[Recorded data]:
- - - - - - -

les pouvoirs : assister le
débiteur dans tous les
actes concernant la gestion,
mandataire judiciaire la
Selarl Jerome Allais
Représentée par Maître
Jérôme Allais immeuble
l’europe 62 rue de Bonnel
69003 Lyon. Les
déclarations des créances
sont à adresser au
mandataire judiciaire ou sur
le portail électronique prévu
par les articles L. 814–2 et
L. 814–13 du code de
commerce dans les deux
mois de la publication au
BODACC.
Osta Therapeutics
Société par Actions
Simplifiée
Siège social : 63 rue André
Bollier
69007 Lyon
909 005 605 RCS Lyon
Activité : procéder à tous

- - - - - - -

[What to do]: When a line in the listing has the word "mandataire", return that line.

[Result for this task]:
mandataire judiciaire la
mandataire judiciaire ou sur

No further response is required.